Prendere a calci la guerra

Nel libro di Davide Grassi e Mauro Raimondi le vicende di atleti e atlete nell’epoca dell’ultimo conflitto mondiale

Tragedie, drammi, storie di atleti noti e meno noti che incrociano la storia con la “S” maiuscola, contribuiscono a scriverla con le loro vicende umane. C’è questo compendio di vite nel libro Un calcio alla guerra* che Davide Grassi e Mauro Raimondi hanno scritto per raccontarci le drammatiche scelte che moltissimi atleti, calciatori soprattutto ma non solo, hanno dovuto compiere di fronte al più spietato degli avversari: il secondo conflitto mondiale. Ne parliamo con Davide Grassi uno degli autori, membro della chiesa valdese di Milano: «Ho sempre avuto interesse per quel periodo storico e al contempo per lo sport, quindi mi è venuto spontaneo unire questi due interessi in un libro, e raccontare, in compagnia dell’amico Mauro Raimondi, storie di sportivi rimasti coinvolti a vario titolo nella guerra: sportivi finiti a fare i partigiani, altri deportati, altri che hanno combattuto al fronte, alcuni nomi famosi e altri ormai dimenticati che abbiamo scovato con lunghe ricerche. Il valore aggiunto credo sia questo, riportare alla memoria persone che hanno sacrificato la loro vita, ma che erano state in qualche modo dimenticate».

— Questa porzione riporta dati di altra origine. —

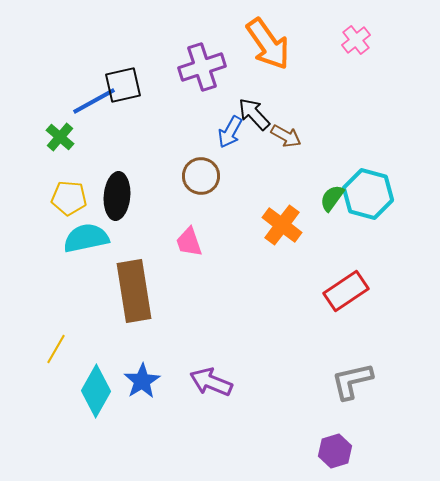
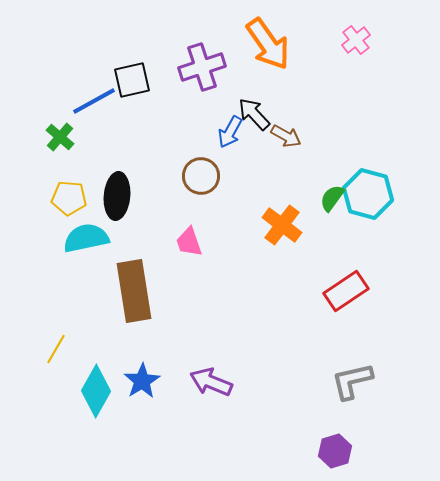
black square: moved 9 px right, 5 px up
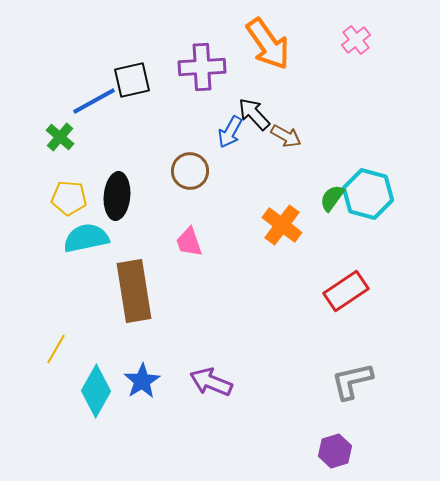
purple cross: rotated 15 degrees clockwise
brown circle: moved 11 px left, 5 px up
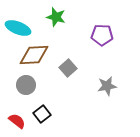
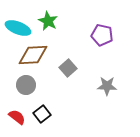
green star: moved 8 px left, 4 px down; rotated 12 degrees clockwise
purple pentagon: rotated 10 degrees clockwise
brown diamond: moved 1 px left
gray star: rotated 12 degrees clockwise
red semicircle: moved 4 px up
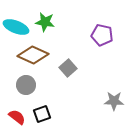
green star: moved 3 px left, 1 px down; rotated 18 degrees counterclockwise
cyan ellipse: moved 2 px left, 1 px up
brown diamond: rotated 28 degrees clockwise
gray star: moved 7 px right, 15 px down
black square: rotated 18 degrees clockwise
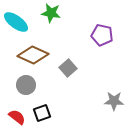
green star: moved 6 px right, 9 px up
cyan ellipse: moved 5 px up; rotated 15 degrees clockwise
black square: moved 1 px up
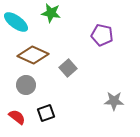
black square: moved 4 px right
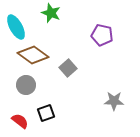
green star: rotated 12 degrees clockwise
cyan ellipse: moved 5 px down; rotated 25 degrees clockwise
brown diamond: rotated 12 degrees clockwise
red semicircle: moved 3 px right, 4 px down
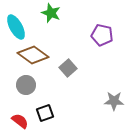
black square: moved 1 px left
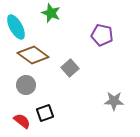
gray square: moved 2 px right
red semicircle: moved 2 px right
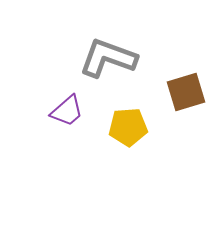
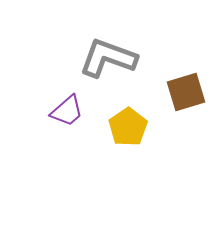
yellow pentagon: rotated 30 degrees counterclockwise
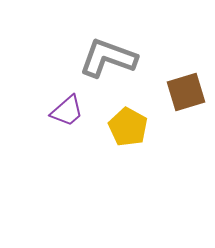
yellow pentagon: rotated 9 degrees counterclockwise
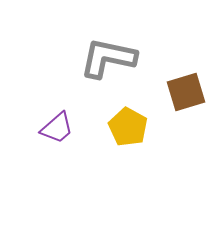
gray L-shape: rotated 8 degrees counterclockwise
purple trapezoid: moved 10 px left, 17 px down
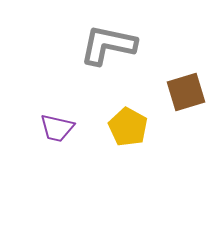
gray L-shape: moved 13 px up
purple trapezoid: rotated 54 degrees clockwise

Infatti, tantissime storie singole i cui stessi protagonisti, per pudore, per dolore, ognuno per un proprio motivo, hanno raramente condiviso: «La ricerca è durata circa tre anni: più scavavamo e più trovavamo altre storie, in una ricerca complessa e con qualche sorpresa, come la amichevole fra Juventus e Milan con il rastrellamento finale da parte delle truppe naziste».

Uno degli episodi centrali del libro: «Si tratta di una partita che si sapeva si fosse svolta, ma non c’erano documenti su quanto accaduto dopo; noi siamo riusciti, anche con un po’ di fortuna, a trovare un fonogramma della Prefettura nell’Archivio di Stato che certifica che effettivamente al termine di quel match furono fermati 300 giovani fra il pubblico: giovani che sono stati poi deportati in Germania quale forza lavoro nelle fabbriche tedesche. Una storia agghiacciante perché queste persone erano andate a vedere una partita in un contesto storico che era già di per sé drammatico, e hanno subito un rastrellamento simile».

Nel libro c’è spazio per vicende incredibili come la drammatica partita fra un reparto della Wermacht e una squadra raccogliticcia di italiani, alcuni pare addirittura partigiani: «1° aprile 1944, provincia di Macerata: i tedeschi chiedono all’arbitro di serie A Mario Maurelli, residente in zona per cui persona abbastanza conosciuta, di mettere insieme una squadra di giovani italiani; sembra incredibile ma i tedeschi volevano giocare, svagarsi. Lui si spaventò parecchio ma capì che non aveva molta scelta, aveva anche un fratello partigiano: molti rifiutarono credendo fosse una trappola ma altri accettarono e si giocò questa partita: fra l’altro gli italiani giocavano molto meglio, alla fine stavano vincendo uno a zero e si misero fra loro in qualche modo d’accordo per far pareggiare i tedeschi per non indispettirli troppo. Appena fischiata la fine gli italiani se ne andarono di corsa, e al rinfresco previsto alla fine venne il solo Maurelli, ma per fortuna non accadde nulla di spiacevole».

C’è la storia di Raf Vallone, che conosciamo come attore ma la cui vita meriterebbe un film: due lauree, filosofia, e giurisprudenza, la serie A con il Torino, la Resistenza, la deportazione evitata con una vicenda rocambolesca, poi redattore capo delle pagine culturali de L’Unità e infine celebrità del grande schermo. Poi ancora Tommaso Maestrelli, Gino Bartali e fra i tedeschi il grande campione di ciclismo Albert Richter, che avrebbe potuto vivere una esistenza dorata e che invece si oppose al Nazismo e morì dopo aver aiutato un amico ebreo a fuggire in Svizzera, e molti molti altri.

«Drammaticamente mi hanno colpito le storie dei pugili – conclude Grassi –, lo sport che forse ha pagato il tributo peggiore: addirittura ad Auschwitz si combatteva su dei ring, non solo per vincere o perdere, ma per la stessa sopravvivenza, chi perdeva finiva nelle camere a gas».